David Guterson’s Snow Falling on Cedars is an intriguing mix of literary finesse and shrewd plot-making. While it may not exactly qualify as genre-bending it does tend to push the limits of a reader’s boundaries. The opening chapter, filled with taut courtroom dialogue and jumpy fisherman ‘types’ seemed to run perpendicular to the breathtaking character portraits that followed it. This back and forth continued throughout the book, although it may be safe to assume that the more literary aspects of the novel remained dominant.  

The novel is set on the coast of an island in the Puget Sound in 1955 and follows the trial of Kabuo Miyamoto, a local fisherman of Japanese origin who is under arrest for the murder of Carl Heine, another local fisherman. The murder is supposed to have been committed over a land dispute going back to before the war when Miyamoto’s family worked on the Heine family strawberry farm. 

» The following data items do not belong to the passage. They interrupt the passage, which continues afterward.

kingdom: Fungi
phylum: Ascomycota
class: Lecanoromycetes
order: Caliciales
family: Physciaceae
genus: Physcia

The novel uses this ‘drama’ as a backdrop to explore racism, the complications of love and loss, and above all, the destructive capacities of war on an individual. The main male characters in the novel – Ishmael, Carl and Kabuo – share a certain grim understanding of what part of their soul they were asked to give away when they willingly went to war to fight for their country. All of them use the word murderer in their self-reflection, an idea that is only accentuated as Kabuo’s murder trial plays out. 

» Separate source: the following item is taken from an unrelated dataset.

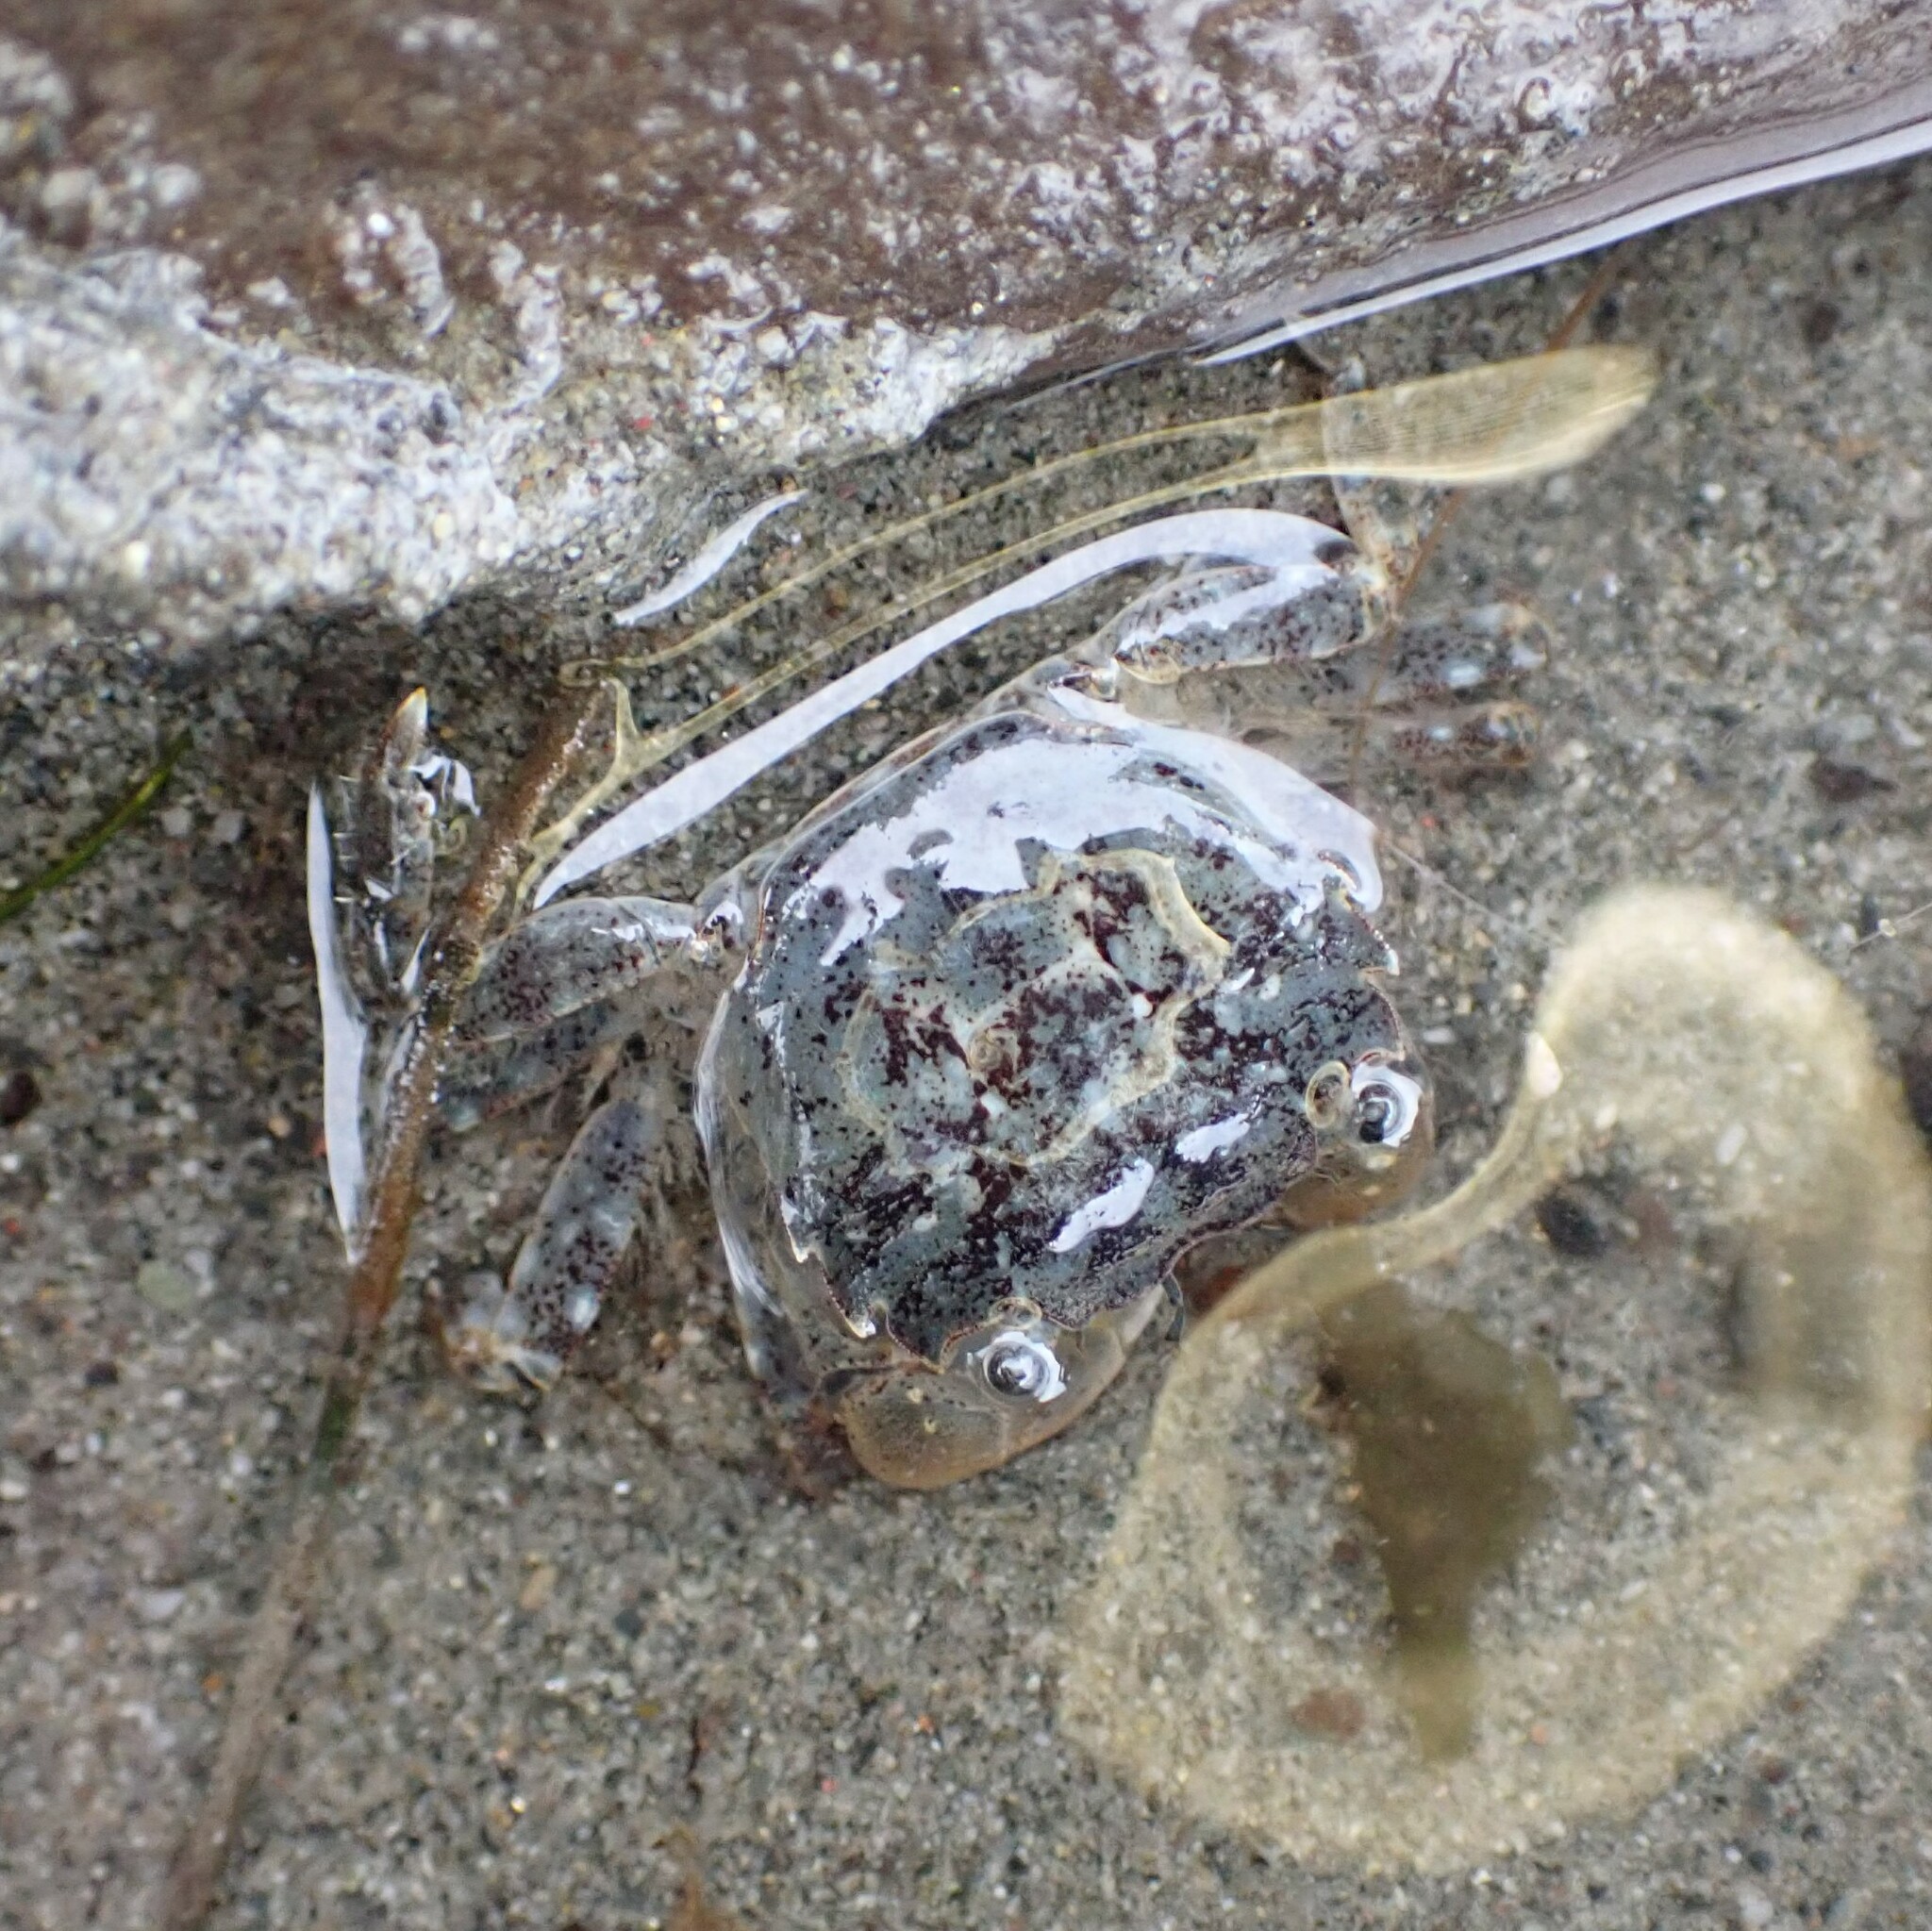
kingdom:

Guterson moves easily from one perspective to another, detailing the interior life of the many individuals that make up the small island community. Through these variegated lenses he manages to paint a faithful and engaging portrait of life as it may have been before and after WWII in a community that was home to a significant percentage of Japanese-Americans. All of whom were sent to the internment camps and who struggled with their bi-cultural identities.  

Kabuo’s wife, Hatsue, is the character Guterson uses to express most of this bi-cultural burden and the novel follows her life in exquisite detail. From her childhood working on the island’s strawberry farms, to her secret adolescent love affair with Ishmael Chambers, to her internment during the war and subsequent marriage to Kabuo. She is a remarkable character. Torn between her understanding of her own culture and her youthful love for Ishmael, she navigates a harsh course through the racial climate of pre-WWII America 

Ishmael, for his part, returns from the war minus an arm but overloaded with a raft of bitterness. About losing Hatsue and, especially, about his understanding of how the war managed to transform him. He is a pivotal element of the novel, a man in possession of valuable information about the murder trial. His emotional struggle is one of the more poignant elements of the entire book. 

Overall, Guterson does manage to marry the considerable differences between the more sensational undercurrents of the story and its literary mood, creating a lovely piece of fiction with a lot to say about 1950’s America.